───── Material for the task ─────

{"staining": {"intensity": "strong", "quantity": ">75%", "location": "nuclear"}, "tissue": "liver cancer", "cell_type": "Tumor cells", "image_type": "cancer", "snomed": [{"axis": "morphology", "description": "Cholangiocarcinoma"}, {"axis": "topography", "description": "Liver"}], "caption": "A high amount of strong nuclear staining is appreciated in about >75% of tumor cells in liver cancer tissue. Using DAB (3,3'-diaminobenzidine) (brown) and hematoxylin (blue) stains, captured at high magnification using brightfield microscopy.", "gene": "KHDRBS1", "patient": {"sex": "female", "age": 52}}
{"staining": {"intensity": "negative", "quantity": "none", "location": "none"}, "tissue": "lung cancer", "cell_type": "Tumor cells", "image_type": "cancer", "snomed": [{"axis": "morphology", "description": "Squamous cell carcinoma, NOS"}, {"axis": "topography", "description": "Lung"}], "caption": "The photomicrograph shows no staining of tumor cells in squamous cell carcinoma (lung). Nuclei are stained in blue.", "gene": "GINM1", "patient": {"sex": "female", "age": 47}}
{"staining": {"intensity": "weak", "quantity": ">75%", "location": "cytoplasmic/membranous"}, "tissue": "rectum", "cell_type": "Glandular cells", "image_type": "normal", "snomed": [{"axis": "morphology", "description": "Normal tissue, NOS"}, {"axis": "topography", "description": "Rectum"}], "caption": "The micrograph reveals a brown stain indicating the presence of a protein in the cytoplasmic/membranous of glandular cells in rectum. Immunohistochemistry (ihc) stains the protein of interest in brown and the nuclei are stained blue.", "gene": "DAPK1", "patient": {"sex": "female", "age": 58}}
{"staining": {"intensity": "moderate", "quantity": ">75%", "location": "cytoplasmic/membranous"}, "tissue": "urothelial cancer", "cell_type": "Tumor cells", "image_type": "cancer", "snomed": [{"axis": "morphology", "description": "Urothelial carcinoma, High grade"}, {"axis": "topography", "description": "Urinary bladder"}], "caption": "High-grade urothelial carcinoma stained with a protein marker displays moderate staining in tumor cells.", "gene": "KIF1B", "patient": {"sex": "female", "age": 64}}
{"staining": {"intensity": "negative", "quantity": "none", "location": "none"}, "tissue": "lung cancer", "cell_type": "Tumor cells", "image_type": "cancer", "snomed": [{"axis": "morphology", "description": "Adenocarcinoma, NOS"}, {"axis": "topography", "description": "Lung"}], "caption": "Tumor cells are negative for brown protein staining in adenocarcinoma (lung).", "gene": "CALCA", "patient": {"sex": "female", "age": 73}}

─────

## What this task involves
Retype the records above in full. Every word should match.

## Answer box
{"staining": {"intensity": "strong", "quantity": ">75%", "location": "nuclear"}, "tissue": "liver cancer", "cell_type": "Tumor cells", "image_type": "cancer", "snomed": [{"axis": "morphology", "description": "Cholangiocarcinoma"}, {"axis": "topography", "description": "Liver"}], "caption": "A high amount of strong nuclear staining is appreciated in about >75% of tumor cells in liver cancer tissue. Using DAB (3,3'-diaminobenzidine) (brown) and hematoxylin (blue) stains, captured at high magnification using brightfield microscopy.", "gene": "KHDRBS1", "patient": {"sex": "female", "age": 52}}
{"staining": {"intensity": "negative", "quantity": "none", "location": "none"}, "tissue": "lung cancer", "cell_type": "Tumor cells", "image_type": "cancer", "snomed": [{"axis": "morphology", "description": "Squamous cell carcinoma, NOS"}, {"axis": "topography", "description": "Lung"}], "caption": "The photomicrograph shows no staining of tumor cells in squamous cell carcinoma (lung). Nuclei are stained in blue.", "gene": "GINM1", "patient": {"sex": "female", "age": 47}}
{"staining": {"intensity": "weak", "quantity": ">75%", "location": "cytoplasmic/membranous"}, "tissue": "rectum", "cell_type": "Glandular cells", "image_type": "normal", "snomed": [{"axis": "morphology", "description": "Normal tissue, NOS"}, {"axis": "topography", "description": "Rectum"}], "caption": "The micrograph reveals a brown stain indicating the presence of a protein in the cytoplasmic/membranous of glandular cells in rectum. Immunohistochemistry (ihc) stains the protein of interest in brown and the nuclei are stained blue.", "gene": "DAPK1", "patient": {"sex": "female", "age": 58}}
{"staining": {"intensity": "moderate", "quantity": ">75%", "location": "cytoplasmic/membranous"}, "tissue": "urothelial cancer", "cell_type": "Tumor cells", "image_type": "cancer", "snomed": [{"axis": "morphology", "description": "Urothelial carcinoma, High grade"}, {"axis": "topography", "description": "Urinary bladder"}], "caption": "High-grade urothelial carcinoma stained with a protein marker displays moderate staining in tumor cells.", "gene": "KIF1B", "patient": {"sex": "female", "age": 64}}
{"staining": {"intensity": "negative", "quantity": "none", "location": "none"}, "tissue": "lung cancer", "cell_type": "Tumor cells", "image_type": "cancer", "snomed": [{"axis": "morphology", "description": "Adenocarcinoma, NOS"}, {"axis": "topography", "description": "Lung"}], "caption": "Tumor cells are negative for brown protein staining in adenocarcinoma (lung).", "gene": "CALCA", "patient": {"sex": "female", "age": 73}}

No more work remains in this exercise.